The long-range weather forecast for winter 2023-2024 in Europe is looking very promising for skiers! Climatologists are predicting an El Niño winter, but what is it and how does this effect snowfall in the Alps?


We know how eager you are to get as much information as possible about this winter’s skiing conditions, especially with the snow already falling across the European Alps. So what is an El Nino weather pattern and how will it effect my ski holiday in Europe this winter?

What is an El Niño weather pattern?


El Niño is a complex weather pattern which happens roughly every 2-7 years. It is caused by a variation in ocean temperatures in the Equatorial Pacific and this can have a huge impact on global weather. We’ve seen the La Nina weather pattern for the last three years, but Australia’s Bureau of Meteorology predicts that sea surface temperatures will cross the El Niño threshold by August.
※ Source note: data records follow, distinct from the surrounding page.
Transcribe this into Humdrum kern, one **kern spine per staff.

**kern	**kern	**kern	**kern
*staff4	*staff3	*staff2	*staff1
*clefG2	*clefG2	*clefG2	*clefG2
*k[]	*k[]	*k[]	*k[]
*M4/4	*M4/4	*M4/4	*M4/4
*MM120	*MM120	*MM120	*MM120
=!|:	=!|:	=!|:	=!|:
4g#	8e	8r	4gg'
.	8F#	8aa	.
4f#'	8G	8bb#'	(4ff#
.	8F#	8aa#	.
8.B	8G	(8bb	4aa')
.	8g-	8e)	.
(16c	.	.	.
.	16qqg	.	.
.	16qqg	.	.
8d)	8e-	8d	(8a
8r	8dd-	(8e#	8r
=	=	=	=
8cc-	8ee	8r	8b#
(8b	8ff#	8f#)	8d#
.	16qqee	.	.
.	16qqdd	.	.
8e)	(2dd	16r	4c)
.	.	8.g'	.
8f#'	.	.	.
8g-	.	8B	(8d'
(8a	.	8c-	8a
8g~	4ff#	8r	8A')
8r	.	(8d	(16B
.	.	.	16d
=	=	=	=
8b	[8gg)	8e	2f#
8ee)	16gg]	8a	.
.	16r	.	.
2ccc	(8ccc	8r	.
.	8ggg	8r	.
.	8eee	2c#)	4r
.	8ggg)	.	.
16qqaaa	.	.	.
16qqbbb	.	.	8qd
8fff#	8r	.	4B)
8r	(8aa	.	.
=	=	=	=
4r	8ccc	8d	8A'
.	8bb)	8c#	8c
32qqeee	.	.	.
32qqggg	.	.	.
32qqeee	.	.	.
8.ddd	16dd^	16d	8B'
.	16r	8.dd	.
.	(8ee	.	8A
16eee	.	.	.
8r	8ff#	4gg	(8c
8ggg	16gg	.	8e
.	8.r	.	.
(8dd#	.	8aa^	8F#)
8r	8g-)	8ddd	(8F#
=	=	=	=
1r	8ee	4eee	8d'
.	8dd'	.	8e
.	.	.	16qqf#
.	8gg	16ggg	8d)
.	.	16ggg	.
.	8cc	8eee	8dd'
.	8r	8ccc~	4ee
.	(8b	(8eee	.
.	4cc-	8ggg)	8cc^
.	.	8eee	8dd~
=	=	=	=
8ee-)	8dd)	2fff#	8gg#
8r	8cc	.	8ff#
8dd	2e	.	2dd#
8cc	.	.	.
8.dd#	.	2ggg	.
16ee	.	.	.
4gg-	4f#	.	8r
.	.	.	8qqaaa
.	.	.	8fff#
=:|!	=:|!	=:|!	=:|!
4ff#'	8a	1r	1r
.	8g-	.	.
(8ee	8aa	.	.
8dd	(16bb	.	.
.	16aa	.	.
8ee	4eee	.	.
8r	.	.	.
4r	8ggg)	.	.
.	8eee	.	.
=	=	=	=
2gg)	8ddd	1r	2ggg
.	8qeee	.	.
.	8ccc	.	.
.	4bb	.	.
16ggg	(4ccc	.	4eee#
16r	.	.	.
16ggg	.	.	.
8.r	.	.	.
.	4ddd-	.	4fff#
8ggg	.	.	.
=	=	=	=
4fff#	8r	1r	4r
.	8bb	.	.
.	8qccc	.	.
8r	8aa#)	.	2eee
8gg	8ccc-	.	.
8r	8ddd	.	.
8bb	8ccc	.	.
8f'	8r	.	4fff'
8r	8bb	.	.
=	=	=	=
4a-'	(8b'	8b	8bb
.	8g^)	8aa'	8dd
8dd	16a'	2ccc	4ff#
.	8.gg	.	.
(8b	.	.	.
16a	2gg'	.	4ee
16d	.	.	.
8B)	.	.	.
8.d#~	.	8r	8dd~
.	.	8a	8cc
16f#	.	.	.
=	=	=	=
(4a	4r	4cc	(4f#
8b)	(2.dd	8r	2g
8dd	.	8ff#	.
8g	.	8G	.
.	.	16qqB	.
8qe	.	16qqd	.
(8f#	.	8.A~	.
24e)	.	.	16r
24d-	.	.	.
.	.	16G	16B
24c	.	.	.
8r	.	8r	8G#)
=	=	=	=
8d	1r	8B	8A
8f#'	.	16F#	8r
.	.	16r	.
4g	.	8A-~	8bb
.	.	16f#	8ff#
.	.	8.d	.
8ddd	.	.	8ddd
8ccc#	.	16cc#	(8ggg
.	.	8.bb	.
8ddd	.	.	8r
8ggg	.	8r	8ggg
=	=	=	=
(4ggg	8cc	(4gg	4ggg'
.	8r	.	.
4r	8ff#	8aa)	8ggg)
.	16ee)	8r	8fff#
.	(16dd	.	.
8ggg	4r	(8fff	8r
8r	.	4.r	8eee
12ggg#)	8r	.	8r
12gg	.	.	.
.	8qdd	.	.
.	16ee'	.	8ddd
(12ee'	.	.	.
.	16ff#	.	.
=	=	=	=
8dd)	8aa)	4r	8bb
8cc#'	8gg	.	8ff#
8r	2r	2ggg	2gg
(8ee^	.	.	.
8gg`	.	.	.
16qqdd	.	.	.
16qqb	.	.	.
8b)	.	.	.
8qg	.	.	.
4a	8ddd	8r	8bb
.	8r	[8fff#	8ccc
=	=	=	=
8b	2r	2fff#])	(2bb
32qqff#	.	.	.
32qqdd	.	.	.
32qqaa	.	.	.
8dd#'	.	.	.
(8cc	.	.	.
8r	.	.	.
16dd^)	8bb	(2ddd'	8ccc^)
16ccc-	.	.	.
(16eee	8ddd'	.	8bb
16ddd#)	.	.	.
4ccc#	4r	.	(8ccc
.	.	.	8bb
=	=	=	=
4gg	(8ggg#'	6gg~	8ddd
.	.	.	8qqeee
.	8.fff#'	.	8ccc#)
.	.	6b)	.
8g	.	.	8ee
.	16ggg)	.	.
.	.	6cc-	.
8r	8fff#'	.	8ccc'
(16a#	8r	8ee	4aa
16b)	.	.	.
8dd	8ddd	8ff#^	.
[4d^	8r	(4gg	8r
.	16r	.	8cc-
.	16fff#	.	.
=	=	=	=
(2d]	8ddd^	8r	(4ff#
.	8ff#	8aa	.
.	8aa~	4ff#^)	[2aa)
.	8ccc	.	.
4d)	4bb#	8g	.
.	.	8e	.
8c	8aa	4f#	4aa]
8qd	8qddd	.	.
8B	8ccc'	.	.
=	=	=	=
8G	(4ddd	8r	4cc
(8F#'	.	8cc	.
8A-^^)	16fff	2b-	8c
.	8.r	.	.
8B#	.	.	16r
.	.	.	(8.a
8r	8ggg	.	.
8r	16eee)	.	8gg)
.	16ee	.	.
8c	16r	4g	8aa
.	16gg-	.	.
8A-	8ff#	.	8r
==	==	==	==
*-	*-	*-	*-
El Niño and La Niña have their biggest impact on global climate during the Northern Hemisphere winter. So if the meteorologists are right and an El Niño is on the way, what does this mean for snowfall in the Alps? The last El Niño weather pattern happened in winter 2018-19 and we saw fantastic snowfall, so if that’s anything to go by signs are looking good!

El Niño effects the long-range weather forecast for winter in Europe


How does the temperature in the Equatorial Pacific effect Europe? Well, according to the University of Leeds, it is the balance between high pressure over the Azores and low pressure over Iceland. This determines where rain goes in Europe during winter by pushing the jet stream. The jet stream is a band of strong winds that carries rain across the Atlantic. During El Niño winters, both of the pressure centres (over the Azores and Iceland) lose strength, and the jet stream brings wetter conditions to southern Europe and colder conditions to northern Europe.

What will El Niño mean for skiing in Europe 2023/24?


The key here is that El Nino has the potential to bring colder temperatures this winter, and if it brings the precipitation to follow that can only mean one thing, plenty of snow. As a result of global warming, scientists expect El Niño’s influence over the North Atlantic and northern European winter will strengthen. This might translate to a generous amount of snow on the slopes, setting the stage for an unforgettable skiing holiday this winter.